Herz am Telefon
Ich wollte gerne etwas zurückgeben - mir ist hier so viel Gutes widerfahren!" Rami Dhaoui, 36, kam zum Studium nach Deutschland und suchte neben seinem Job als Maschinenbauingenieur die Möglichkeit, sich über ein Ehrenamt mit Menschen zu verbinden, die auf der Suche nach einem Gegenüber, nach "echten" Gesprächen sind. Im Angebot hatte er: Zeit. Zeit, die es braucht, um wirklich zuzuhören. Eine Stunde pro Woche zu verschenken, mag sich nicht nach viel in einer ohnehin vollen Woche anfühlen. Für jemanden, dessen Tage mit Einsamkeit gefüllt sind, macht jede Minute, die nicht allein verbracht wird, einen Unterschied.

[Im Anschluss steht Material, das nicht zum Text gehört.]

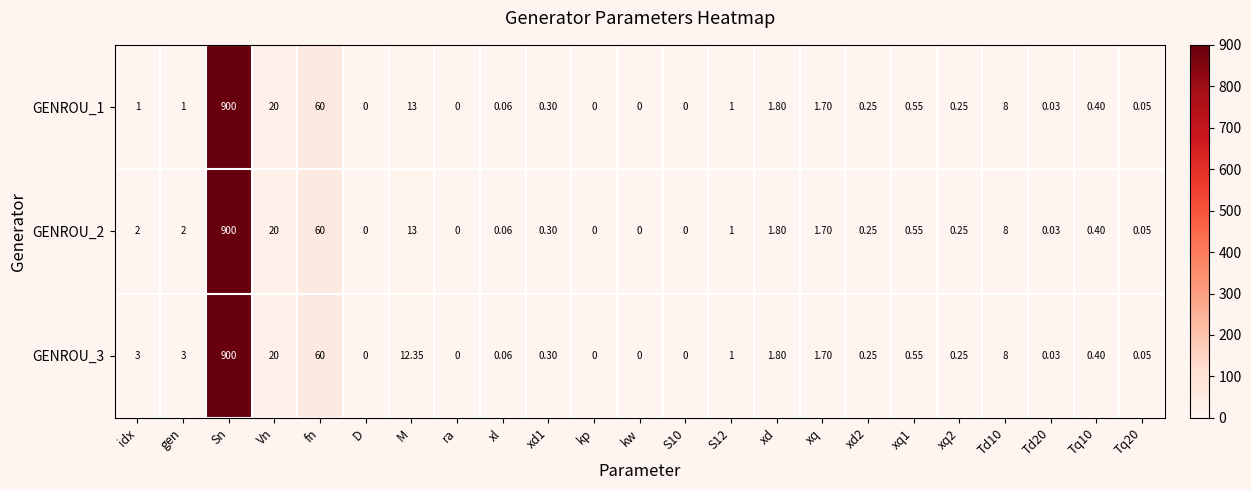

What is the total value across all series at xq1?

1.7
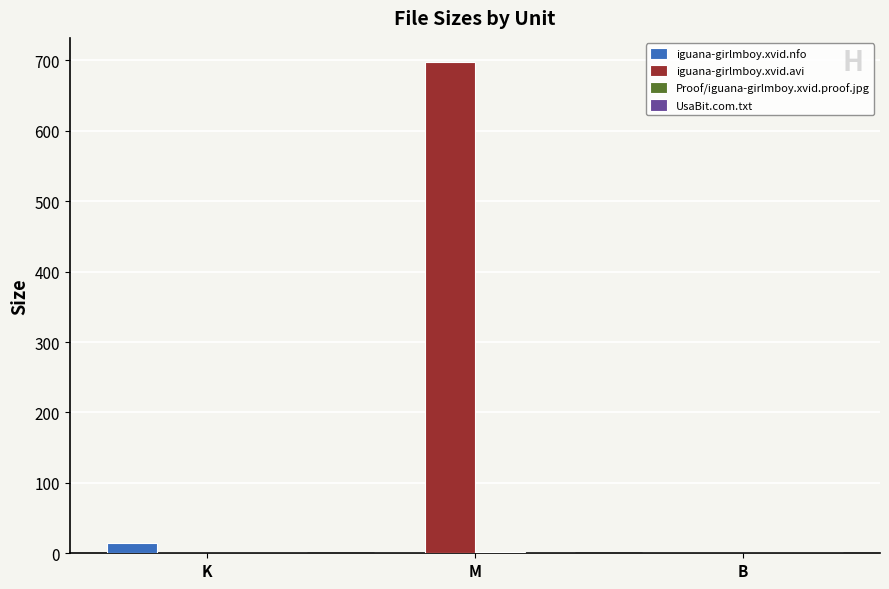

What is the sum of all iguana-girlmboy.xvid.nfo values?

14.1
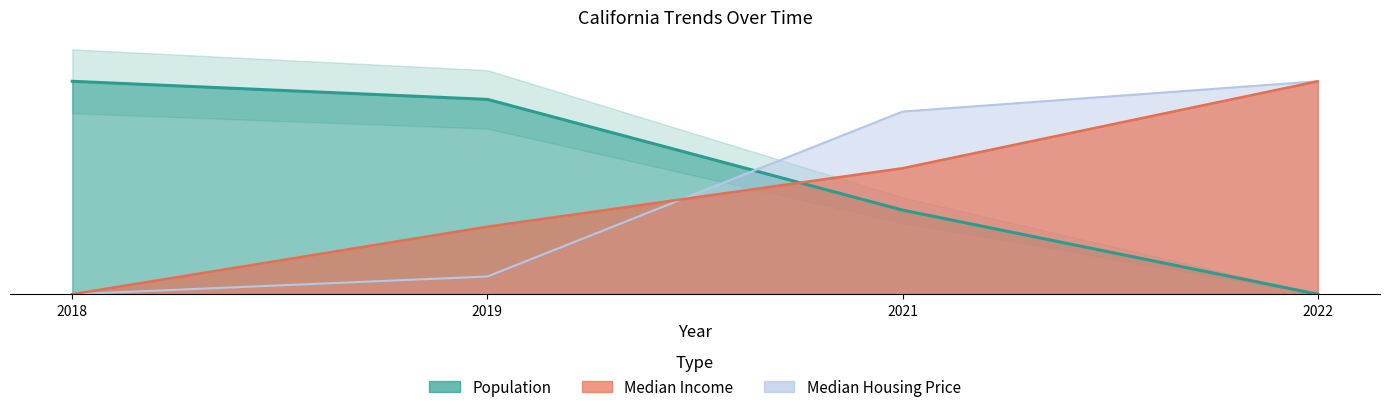

At 2022, list the series in order from smallest to largest.

Population, Median Income, Median Housing Price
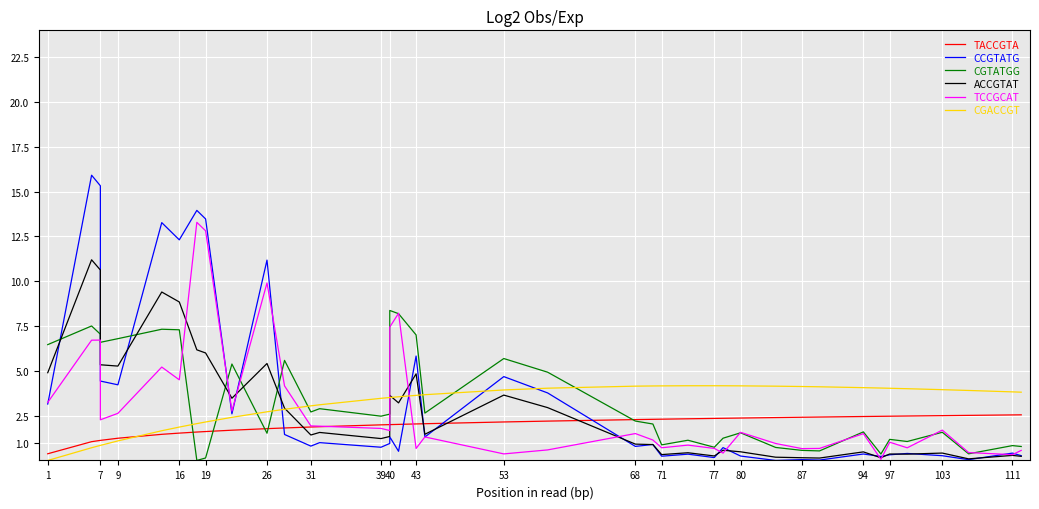

Between 87 and 77, which is larger?

87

Wer sich bei "Herz am Telefon", dem telefonischen Besuchsdienst des Caritasverbandes für die Stadt Essen, meldet, muss keine großen Hürden nehmen: Das Engagement sowie die Nutzung des Angebots erfolgen über das eigene Telefon - bequem von zu Hause, je nachdem, wann und in welchem Umfang der Alltag es zulässt. Engagierte und Nutzende bekommen eine:n Tandempartner:in zugeordnet mit möglichst ähnlichen Interessen und Gesprächswünschen. Soll es locker oder tiefgründig zugehen? Geht es um die Suche nach echter Verbindung oder um ein offenes Ohr? Nach einem selbstgewählten Zeitraum wird dann entschieden: "Dieser Mensch passt zu mir" (oder es wird weitervermittelt). Als Mindestvoraussetzung für ein Tandem gilt der zeitliche Einsatz: Eine halbe Stunde wöchentlich sollte gewährleistet sein.
Reaktion auf den Lockdown
Während es manchen Tandems ohne Weiteres gelingt, diese Verbindung sehr intuitiv zu gestalten, kann bei anderen Gesprächspartnerschaften eine enge Begleitung durch die Mitarbeiter:innen der Caritas erforderlich sein. Was seinen Anfang während der Coronapandemie als Maßnahme gegen die erzwungene häusliche Isolation nahm, hat sich im Laufe von viereinhalb Jahren zu einem Erfolgsmodell und wichtigen Austauschformat entwickelt. Als die offene Seniorenarbeit im März 2020 in Windeseile mit dem aus Eigenmitteln finanzierten Projekt auf den Lockdown reagierte, stand im Mittelpunkt, Begegnung und Gespräche ohne unmittelbaren, räumlichen Kontakt ermöglichen zu können. Heute profitieren von dem Dienst nicht wenige Menschen, die es mit verschiedenen körperlichen oder sozialen Hürden zu tun haben, die das Verlassen der Wohnung erschweren. Viele berichten von geringer familiärer oder freundschaftlicher Anbindung. Und nicht zu vergessen: Selbst bei einer guten Angebotsseite im Rahmen der offenen Seniorenarbeit empfinden längst nicht alle, die sich Gesellschaft wünschen und mobil sind, in den meist üblichen Gruppensettings auch die notwendige soziale Passung. "Herz am Telefon" füllt damit eine weitreichende Lücke und wächst beständig, insbesondere aufseiten der Engagierten. Auch bei diesen gibt es Menschen, die von Einsamkeit bedroht oder betroffen sind. Denn oft fühlt es sich besser an, nicht mit der eigenen Bedürftigkeit, sondern mit einer Stärke in Erscheinung zu treten. Das eine aus dem anderen zu entwickeln, das funktioniert so manches Mal fast nebenbei - bei "Herz am Telefon".